Again, Thank all of you for the Prayers and Support this has been very hard for me.

For those that want to DX me. Listen....I don't need it. Dx somebody else. I am going to the Doctors like I should. And I am not the kind of person that is a Doctor Chaser. I am dealing with my self, My Helpless Brother and taking care of my Family. You do not have a Clue what I have on my hands.


Lorie
 
lorie

i am so pleased about your news, i was so worried about you. i tried to leave a pm but you are full up.
i understand when you say your not a doctor chaser, i too am the same and find i can deal with my illness on my own, ive got better things to do.
i cannot begin to understand the pressure you are under in your life, i know you have been through a hell of a lot and i admire your strength, dignity and compasion for others.
i hope the mri will give you better answers and once again on monday i will be thinking of you.
god bless and tim
caroline
 
Great news, Lorie. I know prayers work, so please keep me in your prayers.
 
Lori, I don't post much on here but I spend a lot of time reading right now. I just want to say thanks for a link that you posted a while back that has a very good simply explanation of UMN and LMN and ALS.
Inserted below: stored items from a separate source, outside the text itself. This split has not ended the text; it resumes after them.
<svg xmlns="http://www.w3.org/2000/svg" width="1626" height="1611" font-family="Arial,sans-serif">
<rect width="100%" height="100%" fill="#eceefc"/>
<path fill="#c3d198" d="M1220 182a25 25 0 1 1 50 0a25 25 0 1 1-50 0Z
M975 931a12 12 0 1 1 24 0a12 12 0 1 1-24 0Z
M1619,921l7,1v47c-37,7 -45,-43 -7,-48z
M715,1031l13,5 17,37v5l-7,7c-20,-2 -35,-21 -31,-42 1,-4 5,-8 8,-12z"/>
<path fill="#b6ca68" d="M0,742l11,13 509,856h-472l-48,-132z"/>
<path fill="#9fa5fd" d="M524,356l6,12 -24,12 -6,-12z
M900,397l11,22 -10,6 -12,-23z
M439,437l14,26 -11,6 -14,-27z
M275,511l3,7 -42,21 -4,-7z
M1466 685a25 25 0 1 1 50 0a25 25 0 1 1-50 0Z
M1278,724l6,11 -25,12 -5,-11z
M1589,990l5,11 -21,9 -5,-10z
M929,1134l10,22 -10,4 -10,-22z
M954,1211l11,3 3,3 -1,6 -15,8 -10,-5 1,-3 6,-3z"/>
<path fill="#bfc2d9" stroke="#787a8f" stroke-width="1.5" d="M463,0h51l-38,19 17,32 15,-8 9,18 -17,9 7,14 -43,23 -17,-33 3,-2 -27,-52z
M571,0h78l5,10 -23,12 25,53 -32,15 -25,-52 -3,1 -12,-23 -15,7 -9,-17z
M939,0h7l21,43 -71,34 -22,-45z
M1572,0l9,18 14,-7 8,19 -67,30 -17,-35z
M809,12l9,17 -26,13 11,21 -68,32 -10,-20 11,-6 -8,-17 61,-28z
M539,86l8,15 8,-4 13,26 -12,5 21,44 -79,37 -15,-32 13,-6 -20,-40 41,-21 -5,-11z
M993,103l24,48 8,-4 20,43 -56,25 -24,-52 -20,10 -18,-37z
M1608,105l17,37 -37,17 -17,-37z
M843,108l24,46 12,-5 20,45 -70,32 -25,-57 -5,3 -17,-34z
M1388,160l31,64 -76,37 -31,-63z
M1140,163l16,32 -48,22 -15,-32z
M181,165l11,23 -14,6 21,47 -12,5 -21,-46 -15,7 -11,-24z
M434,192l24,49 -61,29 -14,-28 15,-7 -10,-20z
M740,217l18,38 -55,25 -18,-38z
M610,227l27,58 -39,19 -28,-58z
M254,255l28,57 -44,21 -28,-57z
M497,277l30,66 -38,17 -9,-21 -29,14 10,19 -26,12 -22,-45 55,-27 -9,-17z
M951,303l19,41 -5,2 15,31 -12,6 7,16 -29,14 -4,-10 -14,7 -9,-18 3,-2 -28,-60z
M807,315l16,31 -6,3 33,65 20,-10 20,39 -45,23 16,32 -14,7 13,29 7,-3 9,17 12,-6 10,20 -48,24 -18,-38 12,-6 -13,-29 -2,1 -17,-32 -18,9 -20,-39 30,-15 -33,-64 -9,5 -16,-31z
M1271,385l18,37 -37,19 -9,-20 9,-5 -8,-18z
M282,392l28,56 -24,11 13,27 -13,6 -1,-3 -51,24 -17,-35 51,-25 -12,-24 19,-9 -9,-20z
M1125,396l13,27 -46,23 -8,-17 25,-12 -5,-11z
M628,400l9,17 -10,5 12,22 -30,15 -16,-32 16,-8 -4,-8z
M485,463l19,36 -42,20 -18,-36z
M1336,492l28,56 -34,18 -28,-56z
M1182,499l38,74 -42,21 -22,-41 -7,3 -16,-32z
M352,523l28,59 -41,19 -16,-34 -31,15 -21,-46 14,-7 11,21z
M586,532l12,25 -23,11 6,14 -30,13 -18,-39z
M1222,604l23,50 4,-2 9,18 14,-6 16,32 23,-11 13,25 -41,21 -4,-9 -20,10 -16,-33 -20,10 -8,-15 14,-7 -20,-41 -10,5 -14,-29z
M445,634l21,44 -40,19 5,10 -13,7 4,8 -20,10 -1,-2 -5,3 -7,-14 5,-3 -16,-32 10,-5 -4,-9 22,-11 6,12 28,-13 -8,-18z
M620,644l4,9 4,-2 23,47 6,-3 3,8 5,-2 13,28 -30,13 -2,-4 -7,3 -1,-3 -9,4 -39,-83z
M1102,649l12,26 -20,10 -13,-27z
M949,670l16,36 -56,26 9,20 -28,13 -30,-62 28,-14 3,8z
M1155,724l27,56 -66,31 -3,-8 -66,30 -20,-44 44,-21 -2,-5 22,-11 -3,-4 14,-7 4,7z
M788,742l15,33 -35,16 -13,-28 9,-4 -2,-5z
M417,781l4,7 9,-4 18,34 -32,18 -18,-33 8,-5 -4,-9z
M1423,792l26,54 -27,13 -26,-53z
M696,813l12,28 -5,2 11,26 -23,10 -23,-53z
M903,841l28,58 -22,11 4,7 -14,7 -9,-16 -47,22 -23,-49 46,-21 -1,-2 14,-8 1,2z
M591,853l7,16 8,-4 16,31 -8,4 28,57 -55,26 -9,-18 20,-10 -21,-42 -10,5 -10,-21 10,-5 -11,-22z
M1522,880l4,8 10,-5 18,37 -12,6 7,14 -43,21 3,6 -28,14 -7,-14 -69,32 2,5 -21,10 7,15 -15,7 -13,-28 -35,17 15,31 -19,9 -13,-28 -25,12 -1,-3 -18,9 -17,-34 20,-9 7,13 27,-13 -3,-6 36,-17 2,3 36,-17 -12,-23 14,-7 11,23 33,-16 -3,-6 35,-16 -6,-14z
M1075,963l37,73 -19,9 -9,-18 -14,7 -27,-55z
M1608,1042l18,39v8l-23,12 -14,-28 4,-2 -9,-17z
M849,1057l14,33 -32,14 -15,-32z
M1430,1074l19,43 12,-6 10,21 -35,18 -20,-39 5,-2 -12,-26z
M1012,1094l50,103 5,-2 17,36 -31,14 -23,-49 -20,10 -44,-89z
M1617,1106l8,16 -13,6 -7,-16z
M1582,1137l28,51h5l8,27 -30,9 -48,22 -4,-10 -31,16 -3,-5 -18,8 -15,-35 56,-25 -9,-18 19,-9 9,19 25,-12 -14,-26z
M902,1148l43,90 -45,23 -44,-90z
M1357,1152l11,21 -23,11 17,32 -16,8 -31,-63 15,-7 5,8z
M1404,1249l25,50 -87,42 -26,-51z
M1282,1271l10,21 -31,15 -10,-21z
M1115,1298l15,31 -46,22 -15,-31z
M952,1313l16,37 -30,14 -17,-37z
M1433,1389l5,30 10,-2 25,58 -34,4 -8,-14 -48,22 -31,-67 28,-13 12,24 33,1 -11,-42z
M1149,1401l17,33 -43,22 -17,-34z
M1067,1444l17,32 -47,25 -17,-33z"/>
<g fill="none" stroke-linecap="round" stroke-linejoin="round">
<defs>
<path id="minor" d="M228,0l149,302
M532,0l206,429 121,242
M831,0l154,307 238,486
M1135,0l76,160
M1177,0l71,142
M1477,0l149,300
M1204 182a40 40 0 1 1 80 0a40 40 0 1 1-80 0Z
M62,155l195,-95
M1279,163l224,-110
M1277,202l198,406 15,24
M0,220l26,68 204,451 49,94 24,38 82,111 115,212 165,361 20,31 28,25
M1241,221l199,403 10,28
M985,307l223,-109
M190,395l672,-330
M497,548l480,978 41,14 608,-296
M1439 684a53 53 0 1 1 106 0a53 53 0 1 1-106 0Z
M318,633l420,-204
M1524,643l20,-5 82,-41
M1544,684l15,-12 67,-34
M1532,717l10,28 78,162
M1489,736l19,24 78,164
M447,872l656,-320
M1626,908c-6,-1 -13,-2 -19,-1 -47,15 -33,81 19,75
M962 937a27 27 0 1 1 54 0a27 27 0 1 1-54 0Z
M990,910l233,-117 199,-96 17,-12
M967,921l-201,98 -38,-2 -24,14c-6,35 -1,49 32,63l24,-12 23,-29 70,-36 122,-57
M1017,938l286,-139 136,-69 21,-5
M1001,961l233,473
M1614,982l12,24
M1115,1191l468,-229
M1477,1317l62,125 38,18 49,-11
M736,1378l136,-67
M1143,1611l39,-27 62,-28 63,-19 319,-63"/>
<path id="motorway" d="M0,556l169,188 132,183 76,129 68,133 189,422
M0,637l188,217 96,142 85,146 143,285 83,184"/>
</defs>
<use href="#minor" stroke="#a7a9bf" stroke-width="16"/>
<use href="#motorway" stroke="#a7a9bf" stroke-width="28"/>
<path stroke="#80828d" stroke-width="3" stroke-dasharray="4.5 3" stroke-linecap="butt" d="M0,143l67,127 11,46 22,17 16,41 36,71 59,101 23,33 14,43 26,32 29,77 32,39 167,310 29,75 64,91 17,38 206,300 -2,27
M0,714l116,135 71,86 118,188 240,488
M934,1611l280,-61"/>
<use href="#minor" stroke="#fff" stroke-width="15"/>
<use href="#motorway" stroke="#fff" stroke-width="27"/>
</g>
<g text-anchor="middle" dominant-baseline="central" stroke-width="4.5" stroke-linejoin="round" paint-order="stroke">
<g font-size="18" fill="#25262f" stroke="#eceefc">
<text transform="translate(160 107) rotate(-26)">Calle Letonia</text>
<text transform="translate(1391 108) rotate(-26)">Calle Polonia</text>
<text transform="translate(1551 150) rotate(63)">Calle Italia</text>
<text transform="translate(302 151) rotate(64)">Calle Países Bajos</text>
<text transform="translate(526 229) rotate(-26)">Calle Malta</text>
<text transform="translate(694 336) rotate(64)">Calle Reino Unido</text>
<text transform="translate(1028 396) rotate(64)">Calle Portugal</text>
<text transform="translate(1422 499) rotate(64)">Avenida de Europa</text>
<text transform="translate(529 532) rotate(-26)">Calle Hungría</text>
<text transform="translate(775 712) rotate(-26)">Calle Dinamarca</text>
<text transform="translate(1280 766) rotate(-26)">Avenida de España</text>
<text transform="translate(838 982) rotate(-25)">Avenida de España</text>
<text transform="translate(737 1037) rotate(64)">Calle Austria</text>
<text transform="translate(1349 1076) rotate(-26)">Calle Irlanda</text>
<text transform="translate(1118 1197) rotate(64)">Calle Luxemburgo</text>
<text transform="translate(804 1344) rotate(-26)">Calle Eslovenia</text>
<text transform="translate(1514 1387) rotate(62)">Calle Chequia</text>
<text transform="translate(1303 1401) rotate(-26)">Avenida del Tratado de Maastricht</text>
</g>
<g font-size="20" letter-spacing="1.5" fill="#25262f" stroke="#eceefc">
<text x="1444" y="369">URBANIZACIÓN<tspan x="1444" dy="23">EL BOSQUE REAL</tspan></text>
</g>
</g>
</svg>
We go next week and hopefully my husbands DX will be as good as yours.
 
What great news. I am so happy for you. We need you too much around here for anything to happen to you anytime soon. :):):):):):)
 
Well Thank God for that GOOD NEWS!:-D

Hang in there. Wish I could do more than offer moral support.
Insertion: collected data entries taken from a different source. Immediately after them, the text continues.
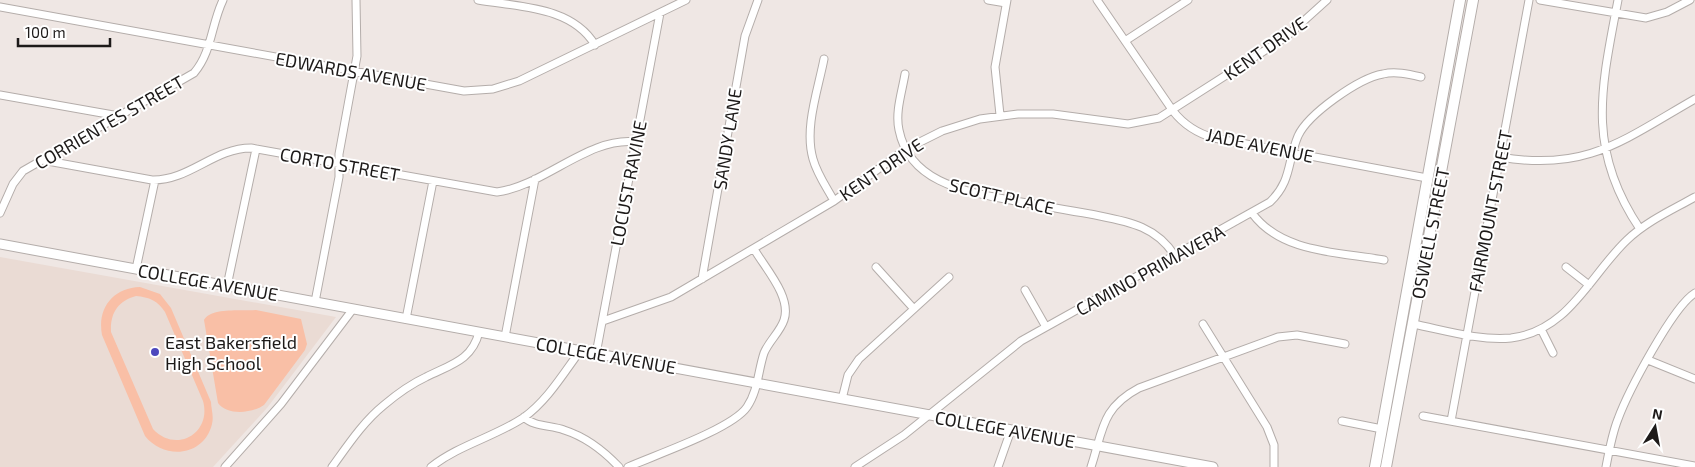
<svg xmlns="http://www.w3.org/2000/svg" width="1695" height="467" viewBox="0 0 1695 467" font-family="'Exo 2',sans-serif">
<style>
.built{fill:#eadbd4}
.green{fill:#f9bfa6;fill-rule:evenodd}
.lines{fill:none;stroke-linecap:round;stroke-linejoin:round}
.minor-casing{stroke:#b4adaa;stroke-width:9}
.tertiary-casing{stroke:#b4adaa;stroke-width:11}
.secondary-casing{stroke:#b4adaa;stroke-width:12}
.minor{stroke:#fff;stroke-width:7}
.tertiary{stroke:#fff;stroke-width:9}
.secondary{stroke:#fff;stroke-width:10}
.poi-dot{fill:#4c47bd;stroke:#fff;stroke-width:2}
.labels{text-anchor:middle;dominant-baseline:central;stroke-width:4;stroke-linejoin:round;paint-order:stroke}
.street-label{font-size:18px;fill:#1d1a19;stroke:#fff}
.poi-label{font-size:18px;fill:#1d1a19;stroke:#fff;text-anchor:start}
</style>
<rect width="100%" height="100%" fill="#efe7e4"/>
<path class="built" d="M0,257L336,317L267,408L213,467H0Z"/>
<path class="green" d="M140,287L160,294L171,308L211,402C211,408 214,416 212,424C204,457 164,460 145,436L102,335C97,308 113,288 140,287ZM136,296C149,297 158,301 165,312L203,401C212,433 176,454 153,429L111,332C110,313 118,301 136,296Z
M256,310L301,319L307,344L305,350L264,405C253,413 227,416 218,403L204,320C211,307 242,311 256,310Z"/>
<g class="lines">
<g class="minor-casing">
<path id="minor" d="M478,0C518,7 572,6 595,45
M988,0L1006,3
M1097,0L1173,111C1184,125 1196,133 1214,138L1427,178
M1540,0L1646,18L1667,12L1690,0
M1618,0C1601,89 1586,149 1640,229
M0,7L464,91L493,89L519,81L686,0
M1125,41L1188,0
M824,59C818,90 804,128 813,159C817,174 827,188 834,201
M905,74C902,92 895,112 899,130C910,185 970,192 1015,201C1040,205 1065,210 1090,214C1124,221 1155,224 1175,256
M0,95L119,116
M1000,115L995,67L1007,0
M1500,157C1587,172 1623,140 1695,99
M42,160L152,180C189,181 214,148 251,148L497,192C544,186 589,136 636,142
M0,213L13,184L23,171L194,73C212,52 211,25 223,0
M1252,213C1281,253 1338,252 1384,260
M876,267L914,309
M1566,267L1589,285
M136,269L155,180
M702,279L745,36L758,0
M227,286L256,149
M1025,290L1046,327
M315,302L339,177V154L357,56L356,0
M406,319L433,181
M603,321L671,297L834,201L906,149L942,131L980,119L1018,114H1053L1128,124L1159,118L1286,37L1327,0
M1203,324L1267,427L1274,445V467
M1413,324C1444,330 1479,341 1511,338C1569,331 1590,275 1627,240C1647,221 1672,210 1695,197
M1541,329L1553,353
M505,337L535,179
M596,354L660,13
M1648,360L1695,379
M842,399L848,375L859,359L949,277
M1423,416L1695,466
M524,417C534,427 551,425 564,430C586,437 603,450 619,467
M1342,421L1382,429
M1451,421L1529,0
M225,467L281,404L353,309
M332,467C348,445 363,422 384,405C397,394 411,384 426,377C449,365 472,361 479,332
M431,467C459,445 494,437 523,418C547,401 563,374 580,351
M628,467C655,455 732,429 747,407C758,391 758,371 764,353C769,341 780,332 784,320C792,297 765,268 754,249
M855,467L904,435L1021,341L1270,202C1292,181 1287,162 1298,136C1308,114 1359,78 1383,74C1395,71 1408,74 1421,77
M998,467L1011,430
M1091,467C1103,431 1101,408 1139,388L1278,337L1297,335L1345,344
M1606,467C1609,451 1612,434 1618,419C1628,392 1673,306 1695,293"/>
</g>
<g class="tertiary-casing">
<path id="tertiary" d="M0,244L1213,467"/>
</g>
<g class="secondary-casing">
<path id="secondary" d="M1375,467L1460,0
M1386,467L1473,0"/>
</g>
<use href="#minor" class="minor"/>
<use href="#tertiary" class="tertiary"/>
<use href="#secondary" class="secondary"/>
</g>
<circle class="poi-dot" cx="155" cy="352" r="5"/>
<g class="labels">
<g class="street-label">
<text transform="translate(1265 48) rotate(-35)">KENT DRIVE</text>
<text transform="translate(351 71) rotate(10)">EDWARDS AVENUE</text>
<text transform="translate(109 122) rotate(-30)">CORRIENTES STREET</text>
<text transform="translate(727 139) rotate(-81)">SANDY LANE</text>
<text transform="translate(1260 145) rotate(12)">JADE AVENUE</text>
<text transform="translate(340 164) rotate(10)">CORTO STREET</text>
<text transform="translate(881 169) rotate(-34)">KENT DRIVE</text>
<text transform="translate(628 183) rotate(-79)">LOCUST RAVINE</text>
<text transform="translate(1002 196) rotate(13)">SCOTT PLACE</text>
<text transform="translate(1490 211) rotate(-79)">FAIRMOUNT STREET</text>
<text transform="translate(1430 233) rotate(-79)">OSWELL STREET</text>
<text transform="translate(1150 270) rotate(-29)">CAMINO PRIMAVERA</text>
<text transform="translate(208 282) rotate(10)">COLLEGE AVENUE</text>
<text transform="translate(606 355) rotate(10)">COLLEGE AVENUE</text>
<text transform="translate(1005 429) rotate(10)">COLLEGE AVENUE</text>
</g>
<g class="poi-label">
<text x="165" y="342">East Bakersfield<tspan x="165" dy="21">High School</tspan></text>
</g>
</g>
<g transform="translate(1655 427) rotate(11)" stroke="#ffffff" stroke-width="4" paint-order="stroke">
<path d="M0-4L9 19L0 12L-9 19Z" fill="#1d1a19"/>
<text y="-8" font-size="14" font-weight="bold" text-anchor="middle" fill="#1d1a19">N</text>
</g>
<path d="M18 38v8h92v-8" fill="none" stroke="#1d1a19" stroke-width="2.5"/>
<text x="25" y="38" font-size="15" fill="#1d1a19" stroke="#ffffff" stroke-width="4" paint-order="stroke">100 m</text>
</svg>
Will be keeping all CALS and PALS in my thoughts and prayers!
 
My Friends

One of my Friends on this Forum sent me this PM today. This is how we are on this Forum. I have so many wonderful people in my life. I am so Blessed even with all the obstacles now and ahead of me and Tim.

So relieved

--------------------------------------------------------------------------------

Lori,
Oh how relieved I am to hear your biopsy did not show anything. As my mom always said, No news is good news.
I can imagine how in la la land you feel, but every day there is better than the alternative. How have you been feeling? Mentally I am sure you are a little less heavy, but physically how are you doing? How is Tim? I always think about what a strong women you are, and am amazed by your spirit and energy.
I think your attitude was the reason for your result, you have given als a opponent he does not like, and it is because of people like you, that a cure will be found. Thinking of you..
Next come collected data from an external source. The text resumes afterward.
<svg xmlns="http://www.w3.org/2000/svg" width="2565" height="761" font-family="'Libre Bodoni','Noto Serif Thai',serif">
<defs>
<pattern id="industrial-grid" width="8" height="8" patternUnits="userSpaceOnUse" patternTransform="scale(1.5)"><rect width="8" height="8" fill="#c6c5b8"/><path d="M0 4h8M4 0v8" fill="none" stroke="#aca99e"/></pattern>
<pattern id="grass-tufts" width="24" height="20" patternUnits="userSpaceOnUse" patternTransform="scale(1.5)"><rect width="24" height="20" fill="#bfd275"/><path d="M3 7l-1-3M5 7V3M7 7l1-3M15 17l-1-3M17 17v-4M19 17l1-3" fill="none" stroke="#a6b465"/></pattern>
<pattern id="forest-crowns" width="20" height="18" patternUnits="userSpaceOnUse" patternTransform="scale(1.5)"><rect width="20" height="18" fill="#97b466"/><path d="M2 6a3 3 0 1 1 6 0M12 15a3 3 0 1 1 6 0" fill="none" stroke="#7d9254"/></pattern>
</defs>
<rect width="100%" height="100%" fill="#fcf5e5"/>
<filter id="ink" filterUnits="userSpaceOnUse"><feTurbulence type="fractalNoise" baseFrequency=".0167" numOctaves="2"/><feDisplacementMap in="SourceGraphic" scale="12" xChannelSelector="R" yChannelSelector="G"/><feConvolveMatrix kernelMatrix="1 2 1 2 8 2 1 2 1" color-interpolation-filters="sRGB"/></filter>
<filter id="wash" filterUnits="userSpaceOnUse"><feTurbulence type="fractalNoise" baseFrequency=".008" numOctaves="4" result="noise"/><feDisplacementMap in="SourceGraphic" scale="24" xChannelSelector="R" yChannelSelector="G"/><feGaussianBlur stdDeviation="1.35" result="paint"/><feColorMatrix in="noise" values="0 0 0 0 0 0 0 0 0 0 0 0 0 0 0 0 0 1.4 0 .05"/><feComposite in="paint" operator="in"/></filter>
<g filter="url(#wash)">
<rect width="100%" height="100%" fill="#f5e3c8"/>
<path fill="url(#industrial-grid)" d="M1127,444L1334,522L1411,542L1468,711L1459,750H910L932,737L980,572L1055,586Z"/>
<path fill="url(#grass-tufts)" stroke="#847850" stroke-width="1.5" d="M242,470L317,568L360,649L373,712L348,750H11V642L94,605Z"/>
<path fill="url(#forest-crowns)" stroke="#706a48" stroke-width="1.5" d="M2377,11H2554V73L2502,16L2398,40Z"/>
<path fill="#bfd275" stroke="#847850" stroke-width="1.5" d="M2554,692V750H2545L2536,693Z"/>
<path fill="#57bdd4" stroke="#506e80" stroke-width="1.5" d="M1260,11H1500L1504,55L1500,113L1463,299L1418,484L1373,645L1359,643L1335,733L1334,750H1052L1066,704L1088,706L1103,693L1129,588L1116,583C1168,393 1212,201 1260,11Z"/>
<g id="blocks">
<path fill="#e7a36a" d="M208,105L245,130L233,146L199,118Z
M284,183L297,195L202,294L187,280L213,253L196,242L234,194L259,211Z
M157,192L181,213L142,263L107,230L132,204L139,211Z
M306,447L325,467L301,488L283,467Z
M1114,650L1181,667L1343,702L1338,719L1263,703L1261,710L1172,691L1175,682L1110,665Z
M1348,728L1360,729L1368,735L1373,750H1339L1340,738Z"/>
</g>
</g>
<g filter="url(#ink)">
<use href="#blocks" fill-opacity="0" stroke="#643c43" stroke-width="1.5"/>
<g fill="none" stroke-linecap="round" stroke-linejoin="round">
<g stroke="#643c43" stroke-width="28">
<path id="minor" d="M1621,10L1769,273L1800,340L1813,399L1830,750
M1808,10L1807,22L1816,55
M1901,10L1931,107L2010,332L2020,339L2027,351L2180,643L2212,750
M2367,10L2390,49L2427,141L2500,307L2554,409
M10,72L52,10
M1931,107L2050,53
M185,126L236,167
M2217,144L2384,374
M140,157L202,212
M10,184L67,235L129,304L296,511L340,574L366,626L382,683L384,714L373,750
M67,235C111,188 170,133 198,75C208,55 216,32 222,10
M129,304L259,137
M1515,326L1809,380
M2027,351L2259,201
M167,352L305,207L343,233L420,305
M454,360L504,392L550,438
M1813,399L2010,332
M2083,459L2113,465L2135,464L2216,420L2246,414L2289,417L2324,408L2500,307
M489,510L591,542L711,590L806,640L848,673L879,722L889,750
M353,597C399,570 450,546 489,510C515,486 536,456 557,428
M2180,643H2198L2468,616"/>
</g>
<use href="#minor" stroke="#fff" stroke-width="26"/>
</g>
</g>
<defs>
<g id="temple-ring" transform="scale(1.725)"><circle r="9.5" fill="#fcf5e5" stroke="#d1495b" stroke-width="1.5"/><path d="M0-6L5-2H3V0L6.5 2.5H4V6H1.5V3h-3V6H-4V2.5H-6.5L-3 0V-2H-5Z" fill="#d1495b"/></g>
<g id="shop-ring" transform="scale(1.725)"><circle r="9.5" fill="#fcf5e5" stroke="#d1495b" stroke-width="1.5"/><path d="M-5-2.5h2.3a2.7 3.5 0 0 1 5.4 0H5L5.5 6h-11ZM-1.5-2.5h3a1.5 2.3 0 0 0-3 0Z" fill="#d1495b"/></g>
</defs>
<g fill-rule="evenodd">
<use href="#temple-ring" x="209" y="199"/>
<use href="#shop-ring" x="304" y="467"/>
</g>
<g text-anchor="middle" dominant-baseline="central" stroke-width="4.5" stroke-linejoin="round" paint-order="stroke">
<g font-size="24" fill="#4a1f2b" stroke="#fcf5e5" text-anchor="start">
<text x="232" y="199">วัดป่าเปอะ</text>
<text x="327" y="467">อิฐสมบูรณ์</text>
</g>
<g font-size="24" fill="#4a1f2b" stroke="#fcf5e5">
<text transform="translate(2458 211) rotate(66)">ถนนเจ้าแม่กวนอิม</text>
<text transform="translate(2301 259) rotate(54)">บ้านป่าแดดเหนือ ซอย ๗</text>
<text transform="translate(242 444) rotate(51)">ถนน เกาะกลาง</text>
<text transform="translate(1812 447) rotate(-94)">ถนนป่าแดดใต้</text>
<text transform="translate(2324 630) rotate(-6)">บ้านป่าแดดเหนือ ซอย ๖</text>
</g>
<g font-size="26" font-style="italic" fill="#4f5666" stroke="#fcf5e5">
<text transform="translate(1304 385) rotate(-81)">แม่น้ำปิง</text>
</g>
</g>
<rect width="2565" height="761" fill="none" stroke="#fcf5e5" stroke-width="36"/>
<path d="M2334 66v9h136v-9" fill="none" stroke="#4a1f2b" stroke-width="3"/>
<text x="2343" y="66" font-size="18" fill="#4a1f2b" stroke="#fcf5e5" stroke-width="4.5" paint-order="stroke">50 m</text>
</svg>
I could not have phrased myself better than they did. Although I was somewhat nervous. I didn't get into the gutter. And I want. As for their answer. I feel the same.
I continue to go on. If nothing shows up on the MRI. I will still keep going.
My Daughter and Husband and most definetly Tim and my Friends (all of my friends are right here) my ALS work is very important to me. I still have too much to accomplish.

Lorie
 
lorie,
we need u to fight for all of us that cant do it any more. u r great n god will b with u to protect u so u will continue helping us. but u need to take it easy.
 
Lorie, this is such great news. I hope you can rest easier now and it's great you've got a loving and supportive husband to help you through. Tim is so very lucky to have you. All the best to you and your family.